When pressure builds between the closed-centre directional valve and counterbalance valve, it is applied to the valve port of the latter. To overcome this effect, the part-balanced 1CER references the added pressure to the spring chamber. Pressure is now acting on both ends of the poppet and becomes balanced, or negates the effect of the back pressure on the valve port.
Managing high or variable back pressure
Regenerative or proportional systems
Use a fully balanced relief valve (1CEB, 1CEBD)
Many types of equipment featuring proportional systems create back pressure with a closed-centre directional valve system, including cranes and regenerative systems. If using a standard or part-balanced valve in one of these applications, the variable back pressure can cause instability by effectively changing the pilot pressure required to open the poppet. In these situations, a fully balanced relief valve is recommended to manage pressure fluctuations.
Eaton’s 1CEB and 1CEBD counterbalance valves provide fully balanced relief, referencing pressure from the valve to the spring chamber. However, different to part-balanced valves, the pressure in the spring chamber is vented to atmosphere or a separate drain port. As a result, the pilot pressure required to open the valve is no longer variable, giving a stable counterbalance.
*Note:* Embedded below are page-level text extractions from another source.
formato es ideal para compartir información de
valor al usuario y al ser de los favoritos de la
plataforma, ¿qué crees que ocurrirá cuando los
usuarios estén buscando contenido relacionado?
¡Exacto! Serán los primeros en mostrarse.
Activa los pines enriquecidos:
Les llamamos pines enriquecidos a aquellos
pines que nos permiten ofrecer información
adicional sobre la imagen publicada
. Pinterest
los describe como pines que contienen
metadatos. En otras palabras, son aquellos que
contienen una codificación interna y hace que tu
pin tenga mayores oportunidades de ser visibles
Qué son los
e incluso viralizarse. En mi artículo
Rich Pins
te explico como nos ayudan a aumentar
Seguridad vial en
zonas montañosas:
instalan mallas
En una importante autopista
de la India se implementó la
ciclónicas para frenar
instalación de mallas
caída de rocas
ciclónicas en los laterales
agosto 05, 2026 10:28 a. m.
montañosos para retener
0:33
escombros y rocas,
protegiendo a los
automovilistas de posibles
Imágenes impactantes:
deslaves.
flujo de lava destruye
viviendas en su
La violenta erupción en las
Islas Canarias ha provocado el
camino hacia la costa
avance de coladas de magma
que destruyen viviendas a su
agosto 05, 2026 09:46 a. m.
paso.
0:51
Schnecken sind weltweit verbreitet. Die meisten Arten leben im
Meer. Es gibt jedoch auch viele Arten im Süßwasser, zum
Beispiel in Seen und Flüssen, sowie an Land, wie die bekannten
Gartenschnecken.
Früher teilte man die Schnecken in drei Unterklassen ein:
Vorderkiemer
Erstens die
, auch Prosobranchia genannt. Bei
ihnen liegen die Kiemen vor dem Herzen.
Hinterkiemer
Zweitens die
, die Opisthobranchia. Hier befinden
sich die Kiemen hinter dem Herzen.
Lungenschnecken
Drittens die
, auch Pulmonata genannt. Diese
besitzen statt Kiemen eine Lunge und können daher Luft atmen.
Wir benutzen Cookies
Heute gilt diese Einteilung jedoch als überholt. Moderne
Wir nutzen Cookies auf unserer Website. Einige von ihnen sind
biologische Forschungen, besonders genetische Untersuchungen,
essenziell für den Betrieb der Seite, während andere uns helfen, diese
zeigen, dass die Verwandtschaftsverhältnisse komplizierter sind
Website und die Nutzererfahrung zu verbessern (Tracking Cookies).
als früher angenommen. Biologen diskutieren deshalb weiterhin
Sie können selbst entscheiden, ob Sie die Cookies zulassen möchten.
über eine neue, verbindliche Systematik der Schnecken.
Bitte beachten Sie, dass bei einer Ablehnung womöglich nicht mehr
Compensating for high system instability
Two-stage valves (1CEL)
Another common challenge in the application of counterbalance valves is vehicles with a high degree of load dynamics. The long cylinder can act as a capacitor and store energy when fully extended. The pressure within the cylinder will rise to system pressure at the end of the stroke. Here, a counterbalance valve will reset and lock system pressure into the cylinder irrespective of the load-induced pressure. When the operator begins to lower the load, this stored energy gives the message that a heavy load is on the boom, and less pilot pressure is required to open the counterbalance valve. The valve opens very quickly and allows stored energy to dissipate, causing a momentary runaway condition or prompting the valve to overreact. The consequence is an initial instability as the boom is retracted.
Many vehicle engineers use restrictive and semi-restrictive valves for dynamic vehicle applications, but these are inherently inefficient and will generate heat. A more efficient alternative is a two-stage valve, such as Eaton’s 1CEL. Two-stage valves maintain an initial counterbalance pressure when opened to prevent total decay of stored energy within the cylinder. This is done by maintaining the counterbalance pressure through the centre poppet and inner spring.
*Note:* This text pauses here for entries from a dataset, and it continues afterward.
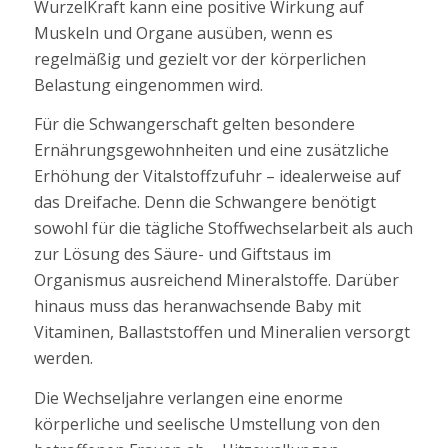
WurzelKraft kann eine positive Wirkung auf
Muskeln und Organe ausüben, wenn es
regelmäßig und gezielt vor der körperlichen
Belastung eingenommen wird.
Für die Schwangerschaft gelten besondere
Ernährungsgewohnheiten und eine zusätzliche
Erhöhung der Vitalstoffzufuhr – idealerweise auf
das Dreifache. Denn die Schwangere benötigt
sowohl für die tägliche Stoffwechselarbeit als auch
zur Lösung des Säure- und Giftstaus im
Organismus ausreichend Mineralstoffe. Darüber
hinaus muss das heranwachsende Baby mit
Vitaminen, Ballaststoffen und Mineralien versorgt
werden.
Die Wechseljahre verlangen eine enorme
körperliche und seelische Umstellung von den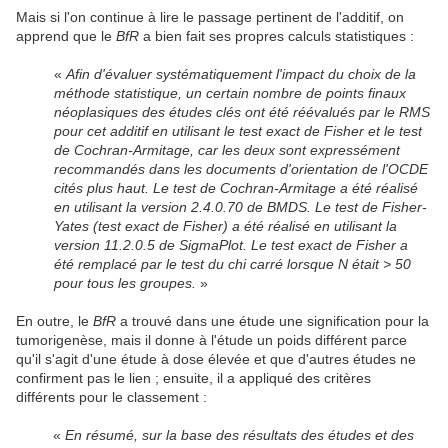
Mais si l'on continue à lire le passage pertinent de l'additif, on
apprend que le
BfR
a bien fait ses propres calculs statistiques :
«
Afin d'évaluer systématiquement l'impact du choix de la
méthode statistique, un certain nombre de points finaux
néoplasiques des études clés ont été réévalués par le RMS
pour cet additif en utilisant le test exact de Fisher et le test
de Cochran-Armitage, car les deux sont expressément
recommandés dans les documents d'orientation de l'OCDE
cités plus haut. Le test de Cochran-Armitage a été réalisé
en utilisant la version 2.4.0.70 de BMDS. Le test de Fisher-
Yates (test exact de Fisher) a été réalisé en utilisant la
version 11.2.0.5 de SigmaPlot. Le test exact de Fisher a
été remplacé par le test du chi carré lorsque N était > 50
pour tous les groupes.
»
En outre, le
BfR
a trouvé dans une étude une signification pour la
tumorigenèse, mais il donne à l'étude un poids différent parce
qu'il s'agit d'une étude à dose élevée et que d'autres études ne
confirment pas le lien ; ensuite, il a appliqué des critères
différents pour le classement :
«
En résumé, sur la base des résultats des études et des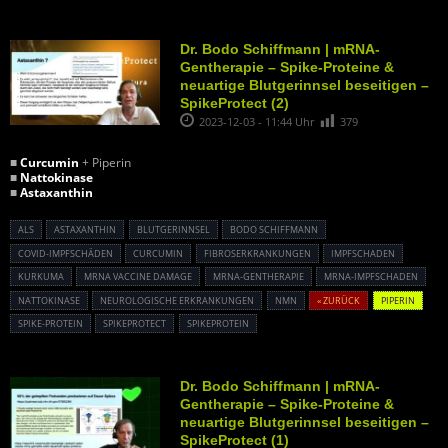
Dr. Bodo Schiffmann | mRNA-
Gentherapie – Spike-Proteine &
neuartige Blutgerinnsel beseitigen –
SpikeProtect (2)
2023-12-03 - 11:44 Uhr
379
■
Curcumin
+ Piperin
■
Nattokinase
■
Astaxanthin
ALS
ASTAXANTHIN
BLUTGERINNSEL
BODO SCHIFFMANN
COVID-IMPFSCHÄDEN
CURCUMIN
FIBROSERKRANKUNGEN
IMPFSCHADEN
KURKUMA
MRNA VACCINE DAMAGE
MRNA-GENTHERAPIE
MRNA-IMPFSCHADEN
NATTOKINASE
NEUROLOGISCHE ERKRANKUNGEN
NMN
« ZURÜCK
PIPERIN
SPIKE-PROTEIN
SPIKEPROTECT
SPIKEPROTEIN
Dr. Bodo Schiffmann | mRNA-
Gentherapie – Spike-Proteine &
neuartige Blutgerinnsel beseitigen –
SpikeProtect (1)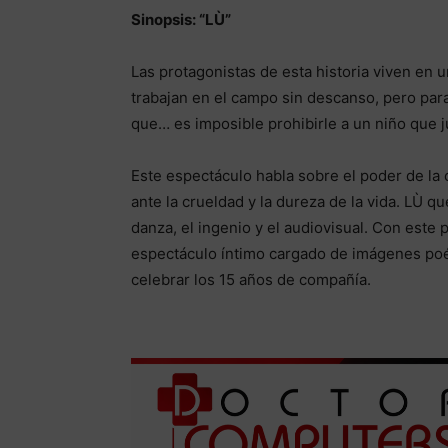
Sinopsis: “LÙ”
Las protagonistas de esta historia viven en u
trabajan en el campo sin descanso, pero para
que… es imposible prohibirle a un niño que 
Este espectáculo habla sobre el poder de la 
ante la crueldad y la dureza de la vida. LÙ qu
danza, el ingenio y el audiovisual. Con este
espectáculo íntimo cargado de imágenes poé
celebrar los 15 años de compañía.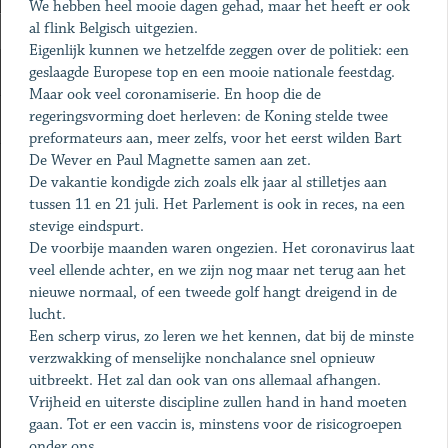
We hebben heel mooie dagen gehad, maar het heeft er ook
al flink Belgisch uitgezien.
Eigenlijk kunnen we hetzelfde zeggen over de politiek: een
geslaagde Europese top en een mooie nationale feestdag.
Maar ook veel coronamiserie. En hoop die de
regeringsvorming doet herleven: de Koning stelde twee
preformateurs aan, meer zelfs, voor het eerst wilden Bart
De Wever en Paul Magnette samen aan zet.
De vakantie kondigde zich zoals elk jaar al stilletjes aan
tussen 11 en 21 juli. Het Parlement is ook in reces, na een
stevige eindspurt.
De voorbije maanden waren ongezien. Het coronavirus laat
veel ellende achter, en we zijn nog maar net terug aan het
nieuwe normaal, of een tweede golf hangt dreigend in de
lucht.
Een scherp virus, zo leren we het kennen, dat bij de minste
verzwakking of menselijke nonchalance snel opnieuw
uitbreekt. Het zal dan ook van ons allemaal afhangen.
Vrijheid en uiterste discipline zullen hand in hand moeten
gaan. Tot er een vaccin is, minstens voor de risicogroepen
onder ons.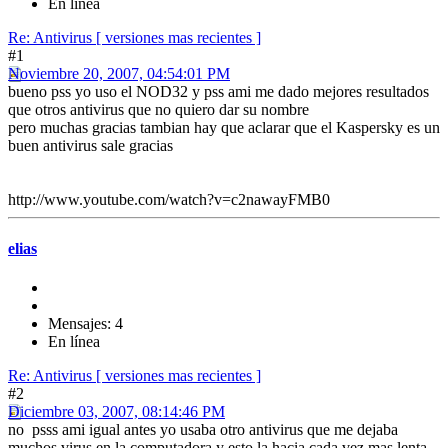
En línea
Re: Antivirus [ versiones mas recientes ]
#1
Noviembre 20, 2007, 04:54:01 PM
bueno pss yo uso el NOD32 y pss ami me dado mejores resultados
que otros antivirus que no quiero dar su nombre
pero muchas gracias tambian hay que aclarar que el Kaspersky es un
buen antivirus sale gracias
http://www.youtube.com/watch?v=c2nawayFMB0
elias
Mensajes: 4
En línea
Re: Antivirus [ versiones mas recientes ]
#2
Diciembre 03, 2007, 08:14:46 PM
no psss ami igual antes yo usaba otro antivirus que me dejaba
muchos virus en la computadora y esto la hacia cada vez mas lenta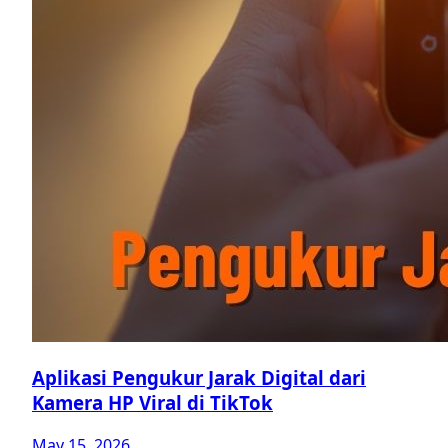
Aplikasi Pengukur Jarak Digital dari
Kamera HP Viral di TikTok
May 15, 2026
Providing hose burst protection
BoomLoc hose rupture valves
While all counterbalance valves provide a level of hose burst protection when applied correctly, BoomLoc hose rupture valves (HRVs) provide extra security to meet ISO8643 requirements. Valves such as Eaton’s 1CPB are designed to work with a directional valve to control motion, especially in cases where a hose fails.
Just as with a standard counterbalance valve, a HRV allows free flow into the cylinder with minimal pressure loss when the load is being lifted. When controls are in neutral, HRVs close to lock pressure in the cylinder, securing the load in place. While the load is being held, a separate relief valve provides overload relief by returning flow to the tank via the main control valve port relief.
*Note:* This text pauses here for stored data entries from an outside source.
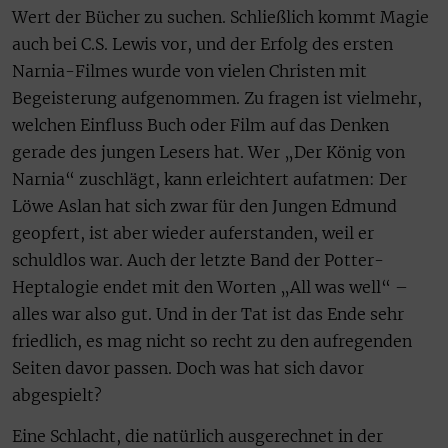
Wert der Bücher zu suchen. Schließlich kommt Magie
auch bei C.S. Lewis vor, und der Erfolg des ersten
Narnia-Filmes wurde von vielen Christen mit
Begeisterung aufgenommen. Zu fragen ist vielmehr,
welchen Einfluss Buch oder Film auf das Denken
gerade des jungen Lesers hat. Wer „Der König von
Narnia“ zuschlägt, kann erleichtert aufatmen: Der
Löwe Aslan hat sich zwar für den Jungen Edmund
geopfert, ist aber wieder auferstanden, weil er
schuldlos war. Auch der letzte Band der Potter-
Heptalogie endet mit den Worten „All was well“ –
alles war also gut. Und in der Tat ist das Ende sehr
friedlich, es mag nicht so recht zu den aufregenden
Seiten davor passen. Doch was hat sich davor
abgespielt?
Eine Schlacht, die natürlich ausgerechnet in der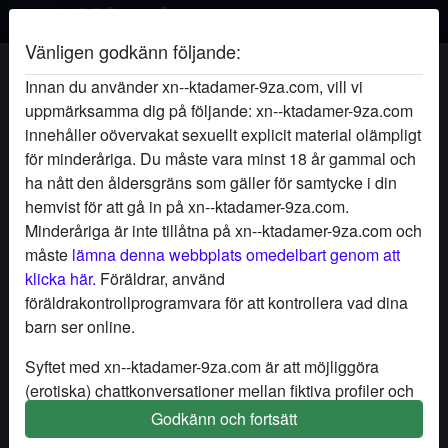
Vänligen godkänn följande:
LjuvligPrinsessan's profil
Innan du använder xn--ktadamer-9za.com, vill vi
uppmärksamma dig på följande: xn--ktadamer-9za.com
innehåller oövervakat sexuellt explicit material olämpligt
för minderåriga. Du måste vara minst 18 år gammal och
ha nått den åldersgräns som gäller för samtycke i din
hemvist för att gå in på xn--ktadamer-9za.com.
Minderåriga är inte tillåtna på xn--ktadamer-9za.com och
måste
lämna denna webbplats omedelbart genom att
klicka här.
Föräldrar, använd
föräldrakontrollprogramvara för att kontrollera vad dina
barn ser online.
Syftet med xn--ktadamer-9za.com är att möjliggöra
(erotiska) chattkonversationer mellan fiktiva profiler och
användare och innehåller därför fiktiva profiler. Fysiska
Godkänn och fortsätt
star
chat
Lägg till
Chatta nu
möten är inte möjliga med dessa fiktiva profiler. Riktiga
The most important feature of a HRV, which is found commonly on excavators, is how it helps mitigate hose failure issues during lowering by limiting boom acceleration. This is accomplished by hydraulically balancing the poppet without providing any relief function. Any over-pressure caused by shock or temperature changes is handled by an additional relief element.
Counterbalance valves perform critical functions that help keep loads safe and stable. In all application examples, Eaton offers options that can assist engineers in tackling design, requirement and cost challenges, while providing superior stability and performance for load-holding applications.